Phoenix point guard, Stave Nash, is a legitimate MVP candidate and Amare Stoudemire is a great young talent in the middle. If the Suns get to the finals, it will be at least worth watching, because they are dedicated to the kind of game we haven’t seen for a while, you know, the kind where teams run and shoot well and score 100 points every night.
They beat the Heat once during the regular season, too, so they know it can be done. Still, the Suns were pushed by the Grizzlies in a couple of their first-round games. It’s hard to imagine them not buckling under the firepower that the Heat can bring to bear — Miami will be quite happy to win a game in the 100s — or the defense and half-court game the Pistons can throw at them.
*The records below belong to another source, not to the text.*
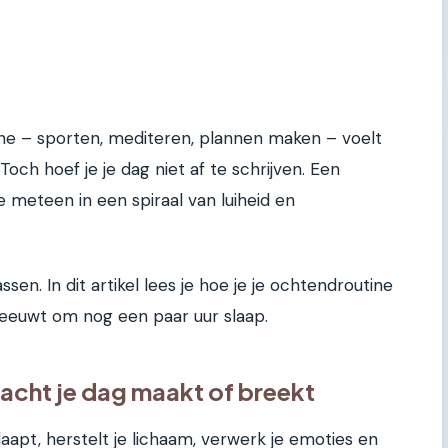
ne – sporten, mediteren, plannen maken – voelt
och hoef je je dag niet af te schrijven. Een
e meteen in een spiraal van luiheid en
sen. In dit artikel lees je hoe je je ochtendroutine
hreeuwt om nog een paar uur slaap.
acht je dag maakt of breekt
 slaapt, herstelt je lichaam, verwerk je emoties en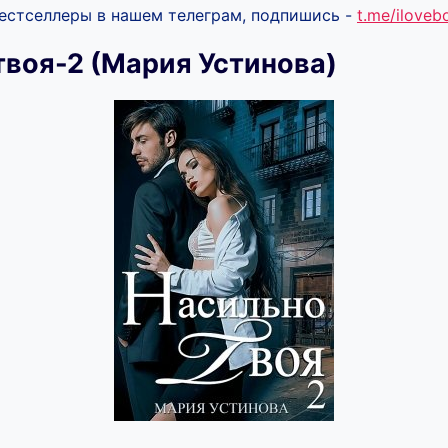
бестселлеры в нашем телеграм, подпишись -
t.me/ilove
твоя-2 (Мария Устинова)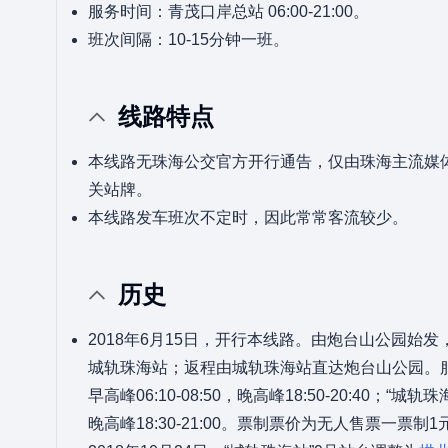
服务时间：青茂口岸总站 06:00-21:00。
班次间隔：10-15分钟一班。
线路特点
本线路无珠海公交官方开行通告，仅由珠海主流媒
关站牌。
本线路发车班次不定时，因此常常客流较少。
历史
2018年6月15日，开行本线路。由炮台山公园始
城轨珠海站；返程由城轨珠海站直达炮台山公园。服
早高峰06:10-08:50，晚高峰18:50-20:40；“城轨珠
晚高峰18:30-21:00。票制票价为无人售票一票制1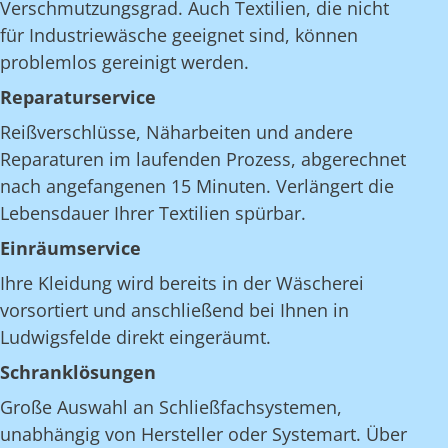
Verschmutzungsgrad. Auch Textilien, die nicht
für Industriewäsche geeignet sind, können
problemlos gereinigt werden.
Reparaturservice
Reißverschlüsse, Näharbeiten und andere
Reparaturen im laufenden Prozess, abgerechnet
nach angefangenen 15 Minuten. Verlängert die
Lebensdauer Ihrer Textilien spürbar.
Einräumservice
Ihre Kleidung wird bereits in der Wäscherei
vorsortiert und anschließend bei Ihnen in
Ludwigsfelde direkt eingeräumt.
Schranklösungen
Große Auswahl an Schließfachsystemen,
unabhängig von Hersteller oder Systemart. Über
We used to say that the real championship series was the Western Conference finals and the Eastern Conference playoffs were held just because the rules said they had to be. For years, that’s the way it worked.
Now, we’re saying the same thing, only with the roles reversed. The talent’s in the east, and the stories are there, too, in the form of Shaq and the defending champs. The West has one slick team, much like the Nets were in the East a couple of years ago. But few believe the Suns can actually win.
The first round is winding down, and we haven’t seen any reason to change those perceptions. Maybe some year, we’ll get back to those thrilling days of yesteryear when the NBA had two great teams, and they weren’t both in the same conference. Those were the days when the finals — the Lakers and the Celtics, if things broke right — were everything.
Maybe some year, but probably not this year.